UNISDR Chief Margareta Wahlström (fourth from right) with community activists in Fukushima, Japan.
By Yuki Matsuoka
KOBE, 8 March 2013
- UNISDR Chief, Margareta Wahlström, met with active women leaders in Fukushima city last month on a visit to Fukushima Prefecture in the lead-up to the second memorial day of the Great East Japan Earthquake on Monday, March 11.
The women who had been engaged in agri-business in the Abukuma region established "Ka-tyan no Chikara Project (Power of Mothers Project)" in October 2011, seven months after the earthquake.. Abukuma region in Fukushima Prefecture is now a restricted area due to the accident at the Fukushima Daiichi Nuclear Power Plant. Residents had to evacuate from their home towns such as Namie and Iitate and are currently living in temporary housing in Fukushima city.
The Ka-tyan no Chikara project has five objectives: contributing to the recovery of Abukuma Region; building a network among women from the region; creating employment; demonstrating the safety of products from the project to help fight rumors about the safety of Fukushima products, as well as building and sustaining communities including the evacuees and residents.
Ms. Tomiko Watanabe, the head of the project, is 58-years-old. Prior to the earthquake, her livelihood came from agriculture, particularly the processing of local potatoes in Iitate. Based on her previous agri-business experience, she initiated the project and encouraged others to join.
"At the beginning when I went to talk to the people to ask them to join the project, most of them were quite disappointed by the situation and were hesitant about starting something new. But now through the activities in the business project such as making lunch boxes and baking sweets to sell to the local people, their smiles have come back".
She added: "We would like to use materials for our products from Fukushima as much as possible. Therefore, every day we measure the radiation level of our products to demonstrate the safety of our products. For this purpose, our kitchen factory has the equipment to measure the radiation level."
This project contributes to local job creation by employing evacuees and is being supported for three-years by Fukushima Prefecture, Fukushima University, and the Ministry of Agriculture, Forestry and Fisheries.
Ms. Tokuko Takahashi also comes from Iitate, and she is a 74-year-old expert in producing pickles who is now teaching others how to produce them. Ms. Kimie Ishii from Namie town, who worked for the town hall for 42 years, joined the project after her retirement. They both mention the importance of working together which contributes to their mental well-being as well. The keyword for their project is "YUI" which is Japanese for bond or linkage among people. This is the most important element these women are fostering through the project.
Speaking with the women, Ms. Wahlström was impressed by their vitality. "Nearly two years have passed since the Great East Japan Earthquake. The recovery progress, as well as challenges, can be observed at various levels.

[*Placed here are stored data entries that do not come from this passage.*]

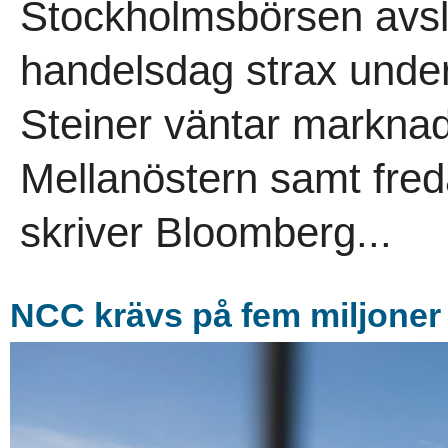
Stockholmsbörsen avs
handelsdag strax under
Steiner väntar marknad
Mellanöstern samt fre
skriver Bloomberg...
NCC krävs på fem miljoner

Throughout the process, the most important thing is to revitalize their lives, as these active women have demonstrated. Supporting the disaster-affected people to re-build their lives and foster ownership by regaining motivation and purpose in life is crucial," she said.

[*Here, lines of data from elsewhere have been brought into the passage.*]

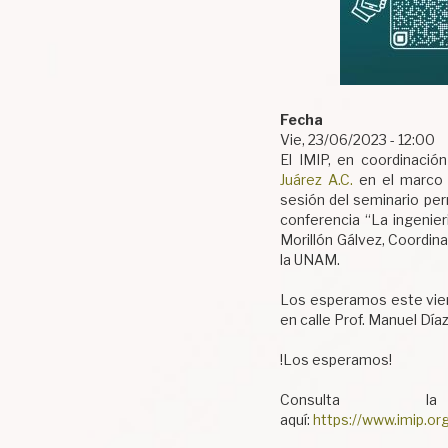
Fecha
Vie, 23/06/2023 - 12:00
El IMIP, en coordinació
Juárez A.C.
en el marco de
sesión del seminario per
conferencia “La ingenieri
Morillón Gálvez, Coordin
la UNAM.
Los esperamos este viern
en calle Prof. Manuel Día
!Los esperamos!
Consulta 
aquí:
https://www.imip.or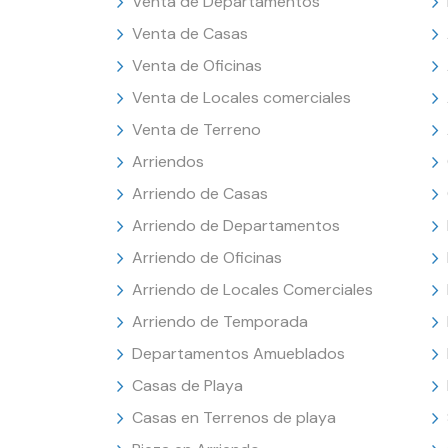
Venta de Departamentos
Venta de Casas
Venta de Oficinas
Venta de Locales comerciales
Venta de Terreno
Arriendos
Arriendo de Casas
Arriendo de Departamentos
Arriendo de Oficinas
Arriendo de Locales Comerciales
Arriendo de Temporada
Departamentos Amueblados
Casas de Playa
Casas en Terrenos de playa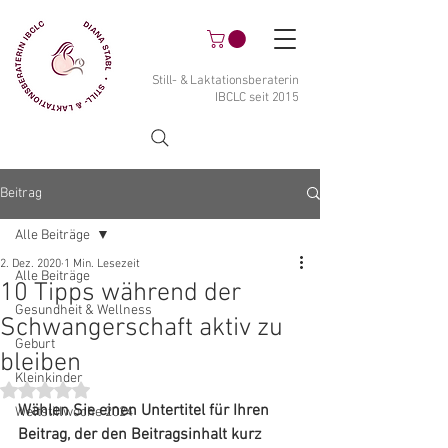
Still- & Laktationsberaterin
IBCLC seit 2015
Beitrag
Alle Beiträge
2. Dez. 2020
1 Min. Lesezeit
Alle Beiträge
10 Tipps während der
Gesundheit & Wellness
Schwangerschaft aktiv zu
Geburt
bleiben
Kleinkinder
Mit NaN von 5 Sternen bewertet.
Wählen Sie einen Untertitel für Ihren 
Weltstillwoche 2024
Beitrag, der den Beitragsinhalt kurz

The UNISDR Chief also visited a community center "ODAGAI SAMA Center" located in Kooriyama city in Fukushima Prefecture. She spoke with several elderly people from Tomioka-cho (one of the towns affected by the nuclear radiation) living as a community on an evacuation site within Kooriyama city. Their anxiety was centered on uncertainty about whether or not they will ever return to their home towns. They told her that the community centre is much appreciated, as it plays an important role in communication and fostering mutual support.
After visiting the disaster affected area, Ms. Wahlström shared her observations with Mr. Keiji Furuya, Minister of Disaster Management and Building National Resilience, in Tokyo. She stated that "It is important for the international community to listen to the voices of those who continue to live with the consequences of this disaster and not to overlook the on-going challenges they continue to face".
Mr. Furuya expressed his appreciation of her frequent visits to Japan and committed to work closely with UNISDR towards 2015 when the Government of Japan will host the 3rd United Nations World Conference on Disaster Risk Reduction in Japan.